Chipset tech chatter -- the RV770
The minute AMD launched it's RV770 chip (Radeon HD 4850/4870), AMD effective doubled up performance over the last-gen product especially for you at a very acceptable price level. Quite an achievement. But to understand the X2 products, we need to talk a little about the GPU and the differences between the two models that where released (4850/4870), the RV770 based chipset.
The RV770 chip is built upon a 55-nm fabrication process. AMD put nearly a billion transistors into that GPU.
The chip exactly is 16 mm wide and high. Ironically for AMD that still is quite large, (for a 55nm product). The number of transistors for a midrange chip like this is extreme and typically it's best to directly relate that to the number of shader processors to get a better understanding.
The Radeon 4850/4870 have 800 scalar sub-processors (320 on the HD 3800 series) and now have a significant forty texture units (was 16 in last-gen architecture). The stream/compute/shader processors (can we please just name them all shader processors?) definitely had a good number of changes; if you are into this geek talk, you'll spot 10 SIMD clusters each carrying 80 32-bit Shader processors (this accumulates to 800 ). If I remember correctly, one SIMD unit can handle double precision.

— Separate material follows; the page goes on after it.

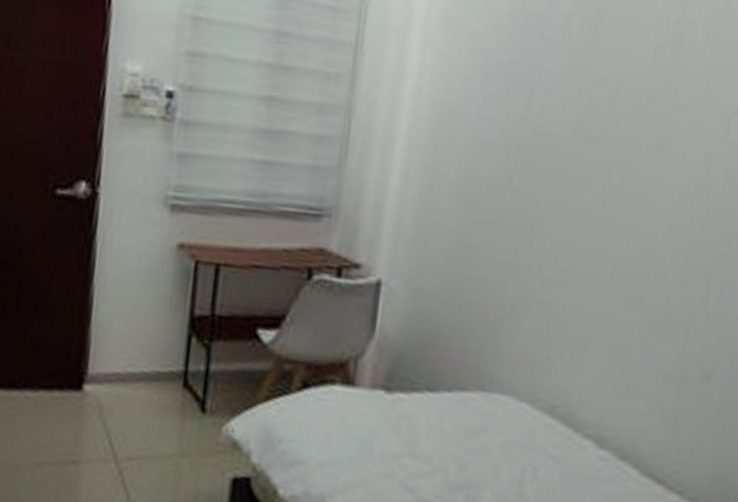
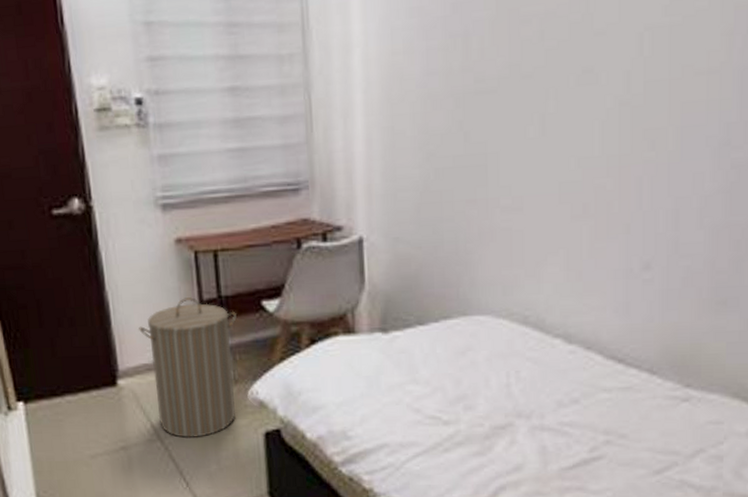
laundry hamper: none [119,308,227,469] -> present [139,296,237,439]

Much like we recently noticed in NVIDIA's GTX 200 architecture, the 80 scalar stream processors per unit per SIMD unit have 16KB of local data cache/buffer that is shared among the shader processors. Next to the hefty shader processor increase you probably already noticed the massive amount of texture units. In the last generation product we noticed 16 units, the 4800 series has 40 units.

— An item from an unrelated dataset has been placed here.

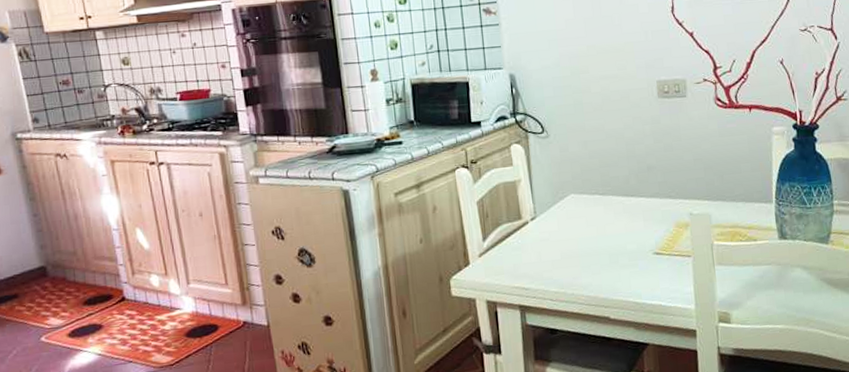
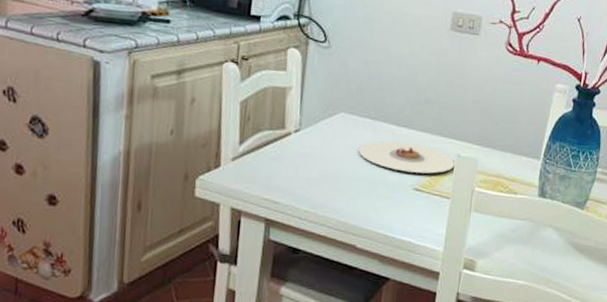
plate: none [593,210,690,239] -> present [358,141,456,174]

When you do some quick math, that's 2.5x the number of shader processors over the last-gen product, and 2.5x the number of texture units.
Since the GPU has 800 shader processors it can produce the raw power of 1000 to 1200 GFlops in simple precision. It's a bit lame and inaccurate to do but ... divide the number of ATI's scalar shader processors with the number 5 and you'll roughly equal the performance to NVIDIA's stream processor, you could (in an abstract way) say that the 4800 series have 160 Shader units, if that helps you compare it towards NVIDIA's scaling. There's nothing scientific or objective about that explanation.
The number of transistors for a product priced like this is quite excessive and typically it's best to directly relate that to the number of shader processors to get a better understanding.
A Radeon HD 4850 X2 or 4870 X2 (R700) has two of the aforementioned RV770 cores embedded onto the PCB each with it's own assigned framebuffer (memory). The two GPUs are bridged with the help of a PCI Express chip, generation two. It offers plenty of bandwidth and accumulates up to 10 GB/sec inter GPU bandwidth and then another 10 GB/sec connection to your PCIe slot. For future purposes AMD also incorporated another interconnect. It's called Sideport and in theory could allow for yet another accumulated 10 GB/s (5GB from GPU + 5GB to GPU) data connection. Currently it's not used or needed at all. That Sideport therefore is disabled at software level.
Memory then. The 4850 X2 will have GDDR3 memory. The 4870 X2 will get GDDR5 memory. Despite some peculiar rumors on the web, on both configurations the memory is still cloned. Meaning, if you have a 2GB 4870 X2 card, each GPU has 1 GB memory available. The same rule applies to the memory bus.
AIBs will definitely stick 512-bit memory bus on the box, where in fact it'll be 2x 256-bit.
One of the two RV770 cores utilized on the R700 product.